Trêve de plaisanterie, on comprend mieux la grogne d’un nombre croissant de Français qui paient de plus en plus cher des services de plus en plus médiocres : de courageux indépendants ont ainsi lancé depuis quelques mois une grève des cotisations pour réclamer un RSI à la hauteur de son coût. Certains affrontent le péril administratif et judiciaire pour quitter le défunt monopole de la Sécurité Sociale et bénéficier des mêmes prestations à moindres frais, tant parce qu’ils sont contributeurs nets de la Sécurité Sociale, et parce que les concurrents privés sont mieux gérées et ne flambent pas l’argent de leurs clients.
Ces Français ont choisi d’attaquer l’État au portefeuille, de cesser de financer un Léviathan dont seuls les plus crédules pensent encore qu’il est bien géré par des individus compétents soucieux de l’intérêt général, et qui protège leurs libertés. Leur action est risquée ; légitime et parfois légale, elle n’est pas reconnue comme telle par les garants de la retraite à 55 ans, du jour de carence et de la pause sieste qui, on peut le parier, se battront pied à pied pour empêcher que ces pionniers retrouvent leur liberté.
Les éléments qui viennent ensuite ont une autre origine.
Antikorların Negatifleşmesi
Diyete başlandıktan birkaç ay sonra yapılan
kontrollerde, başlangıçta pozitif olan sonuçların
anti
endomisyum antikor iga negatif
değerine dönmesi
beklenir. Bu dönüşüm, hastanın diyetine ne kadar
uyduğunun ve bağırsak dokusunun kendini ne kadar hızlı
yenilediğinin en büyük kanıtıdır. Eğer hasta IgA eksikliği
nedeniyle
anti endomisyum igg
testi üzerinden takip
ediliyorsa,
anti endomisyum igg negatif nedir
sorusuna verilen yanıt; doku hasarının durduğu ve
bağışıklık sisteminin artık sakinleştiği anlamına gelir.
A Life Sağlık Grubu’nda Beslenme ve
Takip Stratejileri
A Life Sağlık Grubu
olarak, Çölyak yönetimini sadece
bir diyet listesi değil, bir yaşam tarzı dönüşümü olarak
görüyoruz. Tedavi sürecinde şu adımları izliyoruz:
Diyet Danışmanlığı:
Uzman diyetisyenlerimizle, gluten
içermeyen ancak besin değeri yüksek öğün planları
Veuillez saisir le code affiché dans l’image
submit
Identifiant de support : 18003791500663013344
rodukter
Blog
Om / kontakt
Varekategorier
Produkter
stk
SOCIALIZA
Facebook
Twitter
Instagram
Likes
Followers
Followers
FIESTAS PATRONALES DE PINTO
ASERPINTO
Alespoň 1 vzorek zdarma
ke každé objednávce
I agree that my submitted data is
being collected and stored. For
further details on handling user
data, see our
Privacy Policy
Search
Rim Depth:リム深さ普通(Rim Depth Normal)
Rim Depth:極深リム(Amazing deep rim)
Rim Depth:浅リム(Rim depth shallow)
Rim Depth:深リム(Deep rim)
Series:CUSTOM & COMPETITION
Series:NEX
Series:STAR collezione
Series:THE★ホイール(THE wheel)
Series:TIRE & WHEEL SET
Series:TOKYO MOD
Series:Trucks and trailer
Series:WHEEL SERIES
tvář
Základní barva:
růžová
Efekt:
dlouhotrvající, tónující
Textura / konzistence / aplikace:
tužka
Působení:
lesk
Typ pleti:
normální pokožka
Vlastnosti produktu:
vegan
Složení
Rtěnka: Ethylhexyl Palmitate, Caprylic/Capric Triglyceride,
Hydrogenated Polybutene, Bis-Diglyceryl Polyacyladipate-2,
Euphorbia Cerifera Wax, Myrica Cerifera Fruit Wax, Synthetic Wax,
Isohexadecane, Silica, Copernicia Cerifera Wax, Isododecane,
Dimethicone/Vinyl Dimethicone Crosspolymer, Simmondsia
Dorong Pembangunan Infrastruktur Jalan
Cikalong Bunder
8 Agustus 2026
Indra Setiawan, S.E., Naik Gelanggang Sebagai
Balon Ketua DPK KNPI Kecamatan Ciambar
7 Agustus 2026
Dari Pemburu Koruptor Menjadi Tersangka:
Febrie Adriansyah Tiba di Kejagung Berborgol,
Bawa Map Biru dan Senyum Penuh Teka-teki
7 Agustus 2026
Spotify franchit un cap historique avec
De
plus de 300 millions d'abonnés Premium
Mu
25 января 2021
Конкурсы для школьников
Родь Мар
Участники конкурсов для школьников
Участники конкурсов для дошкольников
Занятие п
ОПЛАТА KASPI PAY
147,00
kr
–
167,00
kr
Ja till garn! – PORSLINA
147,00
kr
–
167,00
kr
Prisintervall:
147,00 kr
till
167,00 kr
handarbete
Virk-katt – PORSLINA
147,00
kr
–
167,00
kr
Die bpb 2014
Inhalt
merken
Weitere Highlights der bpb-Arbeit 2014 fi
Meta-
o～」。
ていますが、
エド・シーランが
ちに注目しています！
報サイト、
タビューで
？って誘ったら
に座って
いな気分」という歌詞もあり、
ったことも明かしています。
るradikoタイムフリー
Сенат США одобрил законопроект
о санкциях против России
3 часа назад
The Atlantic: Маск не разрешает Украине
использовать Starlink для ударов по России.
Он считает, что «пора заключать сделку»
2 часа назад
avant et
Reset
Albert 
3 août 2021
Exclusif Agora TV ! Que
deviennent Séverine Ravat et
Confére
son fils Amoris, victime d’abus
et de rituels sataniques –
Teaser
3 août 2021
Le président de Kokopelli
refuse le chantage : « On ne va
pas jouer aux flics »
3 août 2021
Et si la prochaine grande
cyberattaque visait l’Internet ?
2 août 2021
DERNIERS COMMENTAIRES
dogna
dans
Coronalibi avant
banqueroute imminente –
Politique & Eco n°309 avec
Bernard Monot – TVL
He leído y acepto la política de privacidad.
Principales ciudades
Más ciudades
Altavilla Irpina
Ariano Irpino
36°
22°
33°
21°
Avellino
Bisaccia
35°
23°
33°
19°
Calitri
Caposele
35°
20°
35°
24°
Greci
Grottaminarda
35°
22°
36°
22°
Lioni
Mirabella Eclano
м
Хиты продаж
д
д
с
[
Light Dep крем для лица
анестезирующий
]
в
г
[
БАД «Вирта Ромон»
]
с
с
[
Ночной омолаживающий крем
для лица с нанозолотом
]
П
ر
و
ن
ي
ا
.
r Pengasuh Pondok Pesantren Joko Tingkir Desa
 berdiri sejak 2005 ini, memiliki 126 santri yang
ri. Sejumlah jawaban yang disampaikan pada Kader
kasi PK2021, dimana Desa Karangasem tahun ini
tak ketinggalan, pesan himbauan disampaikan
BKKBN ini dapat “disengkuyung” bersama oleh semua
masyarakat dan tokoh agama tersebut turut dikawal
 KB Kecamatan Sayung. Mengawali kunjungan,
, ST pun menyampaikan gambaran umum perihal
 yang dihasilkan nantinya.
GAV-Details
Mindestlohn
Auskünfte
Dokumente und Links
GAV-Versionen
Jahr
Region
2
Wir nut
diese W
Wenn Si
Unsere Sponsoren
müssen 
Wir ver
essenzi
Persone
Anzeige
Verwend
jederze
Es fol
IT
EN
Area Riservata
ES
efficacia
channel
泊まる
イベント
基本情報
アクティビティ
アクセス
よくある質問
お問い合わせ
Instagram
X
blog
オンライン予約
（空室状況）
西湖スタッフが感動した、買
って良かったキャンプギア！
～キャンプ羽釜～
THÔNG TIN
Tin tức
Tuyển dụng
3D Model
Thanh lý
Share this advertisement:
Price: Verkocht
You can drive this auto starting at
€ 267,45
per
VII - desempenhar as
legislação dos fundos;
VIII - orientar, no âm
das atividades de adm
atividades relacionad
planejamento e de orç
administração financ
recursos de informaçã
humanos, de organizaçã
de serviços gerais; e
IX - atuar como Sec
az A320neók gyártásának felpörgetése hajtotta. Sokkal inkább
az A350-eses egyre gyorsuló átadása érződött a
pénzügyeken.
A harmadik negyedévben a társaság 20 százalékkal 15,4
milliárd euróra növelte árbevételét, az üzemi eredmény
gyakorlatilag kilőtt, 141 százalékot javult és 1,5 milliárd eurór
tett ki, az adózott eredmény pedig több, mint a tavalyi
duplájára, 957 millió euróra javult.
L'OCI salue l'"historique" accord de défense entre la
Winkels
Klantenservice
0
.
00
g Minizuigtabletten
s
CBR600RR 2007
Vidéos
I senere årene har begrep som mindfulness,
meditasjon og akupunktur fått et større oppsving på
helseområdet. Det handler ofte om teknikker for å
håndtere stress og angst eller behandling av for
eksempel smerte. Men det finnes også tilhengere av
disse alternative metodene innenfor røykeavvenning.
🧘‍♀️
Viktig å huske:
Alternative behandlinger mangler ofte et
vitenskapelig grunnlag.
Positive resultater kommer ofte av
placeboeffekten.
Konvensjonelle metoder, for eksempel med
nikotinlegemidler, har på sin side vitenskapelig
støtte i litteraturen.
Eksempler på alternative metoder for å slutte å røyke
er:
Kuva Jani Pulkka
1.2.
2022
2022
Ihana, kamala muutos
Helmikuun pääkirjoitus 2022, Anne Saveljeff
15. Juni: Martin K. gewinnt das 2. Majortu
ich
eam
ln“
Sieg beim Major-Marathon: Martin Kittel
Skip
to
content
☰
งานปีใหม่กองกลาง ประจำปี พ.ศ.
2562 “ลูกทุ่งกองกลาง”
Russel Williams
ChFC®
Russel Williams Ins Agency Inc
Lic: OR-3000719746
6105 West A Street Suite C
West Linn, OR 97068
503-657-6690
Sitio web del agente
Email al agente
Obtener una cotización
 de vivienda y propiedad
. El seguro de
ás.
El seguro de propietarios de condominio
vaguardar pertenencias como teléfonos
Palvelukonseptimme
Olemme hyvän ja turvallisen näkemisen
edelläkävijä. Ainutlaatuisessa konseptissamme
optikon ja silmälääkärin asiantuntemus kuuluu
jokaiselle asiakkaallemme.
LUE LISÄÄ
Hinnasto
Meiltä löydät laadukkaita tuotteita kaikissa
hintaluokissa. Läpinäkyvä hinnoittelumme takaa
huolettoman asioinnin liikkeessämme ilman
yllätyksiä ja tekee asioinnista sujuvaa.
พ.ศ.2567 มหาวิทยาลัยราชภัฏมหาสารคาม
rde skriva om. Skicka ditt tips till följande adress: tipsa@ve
Mais des résultats similaires peuvent être atteints à moindres risques : il est en effet possible de s’expatrier, de réduire son activité et sa consommation, et de profiter de ces alternatives à l’échange marchand qui permettent de s’affranchir de lourdes déclarations. Bien sûr, on trouvera facilement des zélateurs étatiques pour condamner ce genre de pratiques qui ont le mauvais goût de menacer leur train de vie. Mais comment défendre un État qui ne remplit plus des missions même pas légitimes ? Pourquoi abonder au budget d’un État va-t-en guerre qui accroît chaque jour un peu plus le champ de son contrôle des citoyens ? Comment justifier qu’un citoyen opposé à leurs idées soit contraint de financer le Parti Communiste, le Front National et l’Humanité ? Plus que jamais, les idées de Thoreau sont d’actualité : ainsi, il refusait il y a 150 ans de financer un État esclavagiste faisant la guerre au Mexique.
Mais il est important de ne pas se tromper de combat.
Comme ces affables et accueillants « anarchistes » de Bussy, faire grève des impôts pour demander plus de dépense est le fruit d’années de lavage de cerveau et de déformation économique. Et que l’État en vienne à porter de plus en plus souvent plainte contre lui-même indique qu’il est trop présent : il n’est pas un domaine de la vie, pas un activité humaine où il ne se soit immiscé d’une façon ou d’une autre en République Populaire & Démocratique de France. Mais demander le recul de l’État pour reprendre nos vies n’est pas un combat égoïste ; c’est la proposition d’un nouveau modèle de société qui a pour double avantage d’être viable et de ne contraindre personne à faire ce qu’il n’estime pas être juste.
C’est un combat qui entraîne risques et sacrifices, à l’évidence, mais ne rien faire, c’est prendre un risque encore plus grand et s’assurer des sacrifices immenses.